----- Text section -----
[Beowulf] massive parallel processing application required
Gerry Creager
gerry.creager at tamu.edu
Thu Feb 1 03:43:32 PST 2007
Jim Lux wrote:
> At 02:03 PM 1/31/2007, Robert G. Brown wrote:
>> On Wed, 31 Jan 2007, Mitchell Wisidagamage wrote:
>>
>>> Thank you very much for the fire dynamics idea. I will have a look at
>>> it.
>>>
>>> I did try to contact many e-science projects including some
>>> researchers at Oxford. But I got no reply. Then I went to get some
>>> contacts from a tutor who worked at a e-science project himself. He
>>> told me people, especially scientists are "very jealous" of their
>>> data. And not replying is a kind way of saying "no". And there's the
>>> problem of "who's this guy wanting my data", "what will he do with it?".
>>>
>>> I have given up the e-science idea. Now looking for other real world
>>> applications.
>>
>> Remember, NASA puts all (or at least a lot) of its e.g. weather data
>> online.
----- Provided data -----
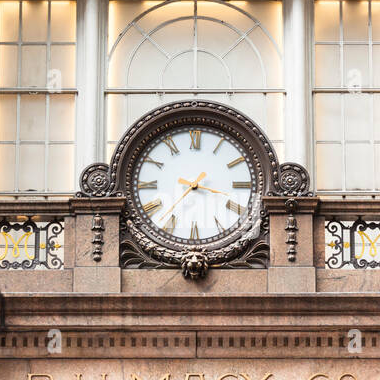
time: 3:36
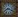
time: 8:18
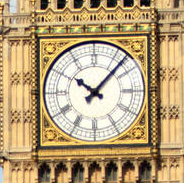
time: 10:07
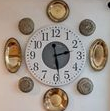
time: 2:28
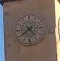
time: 4:38
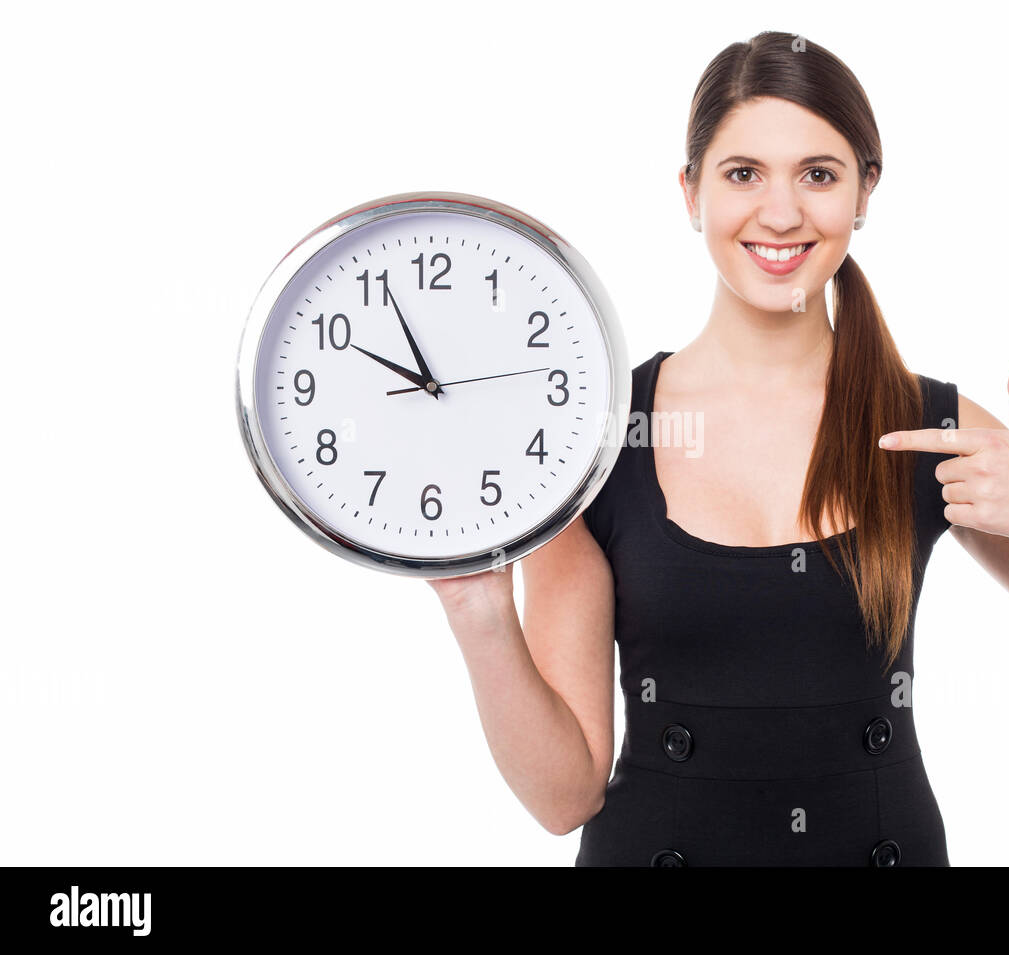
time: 9:56
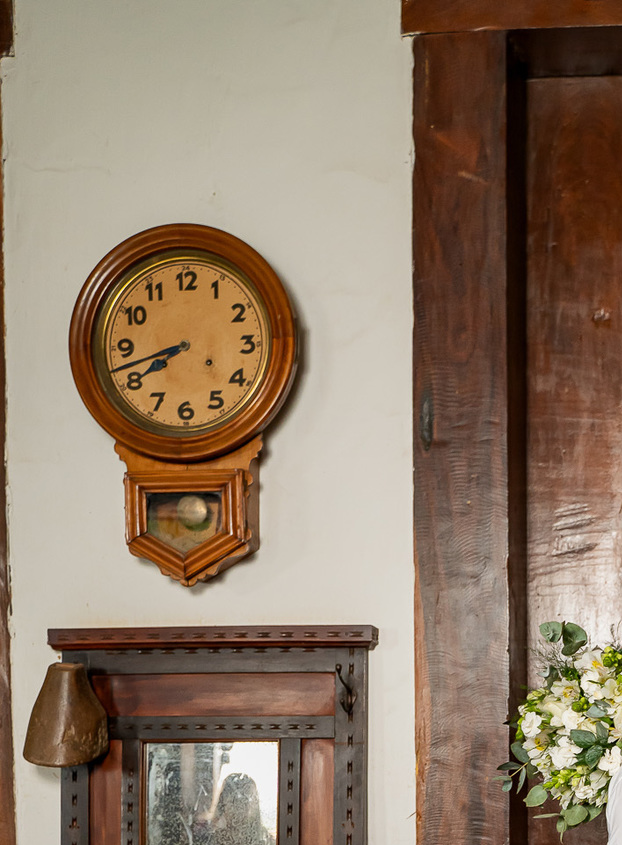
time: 7:41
-----
Given instruction - Reproduce the mailing-list message from the top of the page word for word, from its subject line through to the last line.

Result of the task -
[Beowulf] massive parallel processing application required
Gerry Creager
gerry.creager at tamu.edu
Thu Feb 1 03:43:32 PST 2007
Jim Lux wrote:
> At 02:03 PM 1/31/2007, Robert G. Brown wrote:
>> On Wed, 31 Jan 2007, Mitchell Wisidagamage wrote:
>>
>>> Thank you very much for the fire dynamics idea. I will have a look at
>>> it.
>>>
>>> I did try to contact many e-science projects including some
>>> researchers at Oxford. But I got no reply. Then I went to get some
>>> contacts from a tutor who worked at a e-science project himself. He
>>> told me people, especially scientists are "very jealous" of their
>>> data. And not replying is a kind way of saying "no". And there's the
>>> problem of "who's this guy wanting my data", "what will he do with it?".
>>>
>>> I have given up the e-science idea. Now looking for other real world
>>> applications.
>>
>> Remember, NASA puts all (or at least a lot) of its e.g. weather data
>> online.